╭─ Records to process

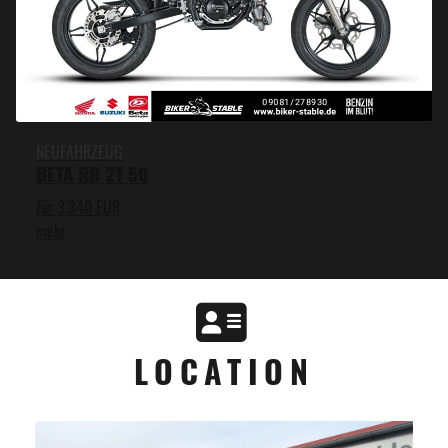
NEUFAHRZEUG
BETA RR 2T 50
für 3.340 EUR
mehr
LOCATION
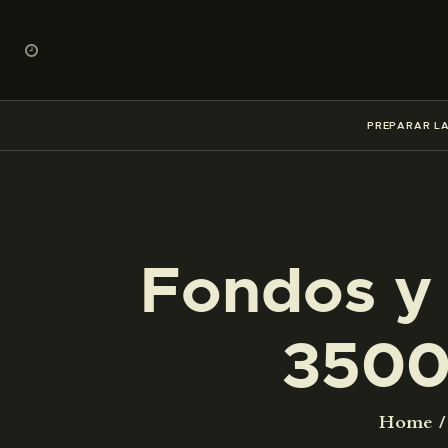
PREPARAR LA
Fondos y 
3500
Home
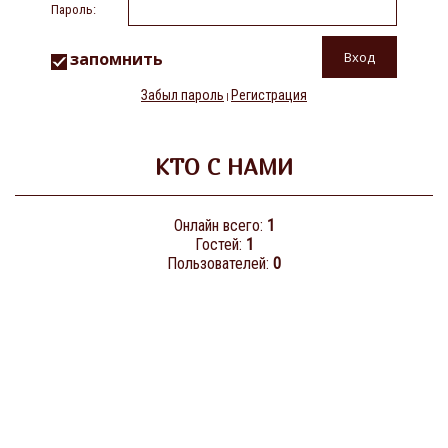
Пароль:
запомнить
Забыл пароль
Регистрация
|
КТО С НАМИ
Онлайн всего:
1
Гостей:
1
Пользователей:
0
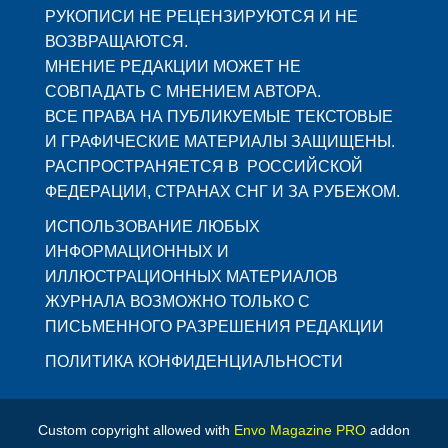
РУКОПИСИ НЕ РЕЦЕНЗИРУЮТСЯ И НЕ
ВОЗВРАЩАЮТСЯ.
МНЕНИЕ РЕДАКЦИИ МОЖЕТ НЕ
СОВПАДАТЬ С МНЕНИЕМ АВТОРА.
ВСЕ ПРАВА НА ПУБЛИКУЕМЫЕ ТЕКСТОВЫЕ
И ГРАФИЧЕСКИЕ МАТЕРИАЛЫ ЗАЩИЩЕНЫ.
РАСПРОСТРАНЯЕТСЯ В РОССИЙСКОЙ
ФЕДЕРАЦИИ, СТРАНАХ СНГ И ЗА РУБЕЖОМ.
ИСПОЛЬЗОВАНИЕ ЛЮБЫХ
ИНФОРМАЦИОННЫХ И
ИЛЛЮСТРАЦИОННЫХ МАТЕРИАЛОВ
ЖУРНАЛА ВОЗМОЖНО ТОЛЬКО С
ПИСЬМЕННОГО РАЗРЕШЕНИЯ РЕДАКЦИИ
ПОЛИТИКА КОНФИДЕНЦИАЛЬНОСТИ
Custom copyright allowed with
Envo Magazine PRO
addon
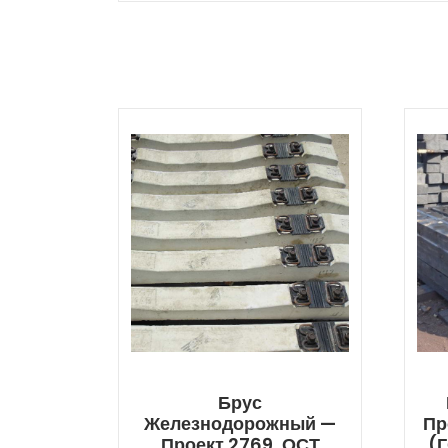
Брус
Железнодорожный —
Пр
Проект 2769, ОСТ
(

╰─

## Exercise objective
Among the lines above, find each one containing the string "РЕДАКЦИИ" and copy it.

## Result for this task
МНЕНИЕ РЕДАКЦИИ МОЖЕТ НЕ
ПИСЬМЕННОГО РАЗРЕШЕНИЯ РЕДАКЦИИ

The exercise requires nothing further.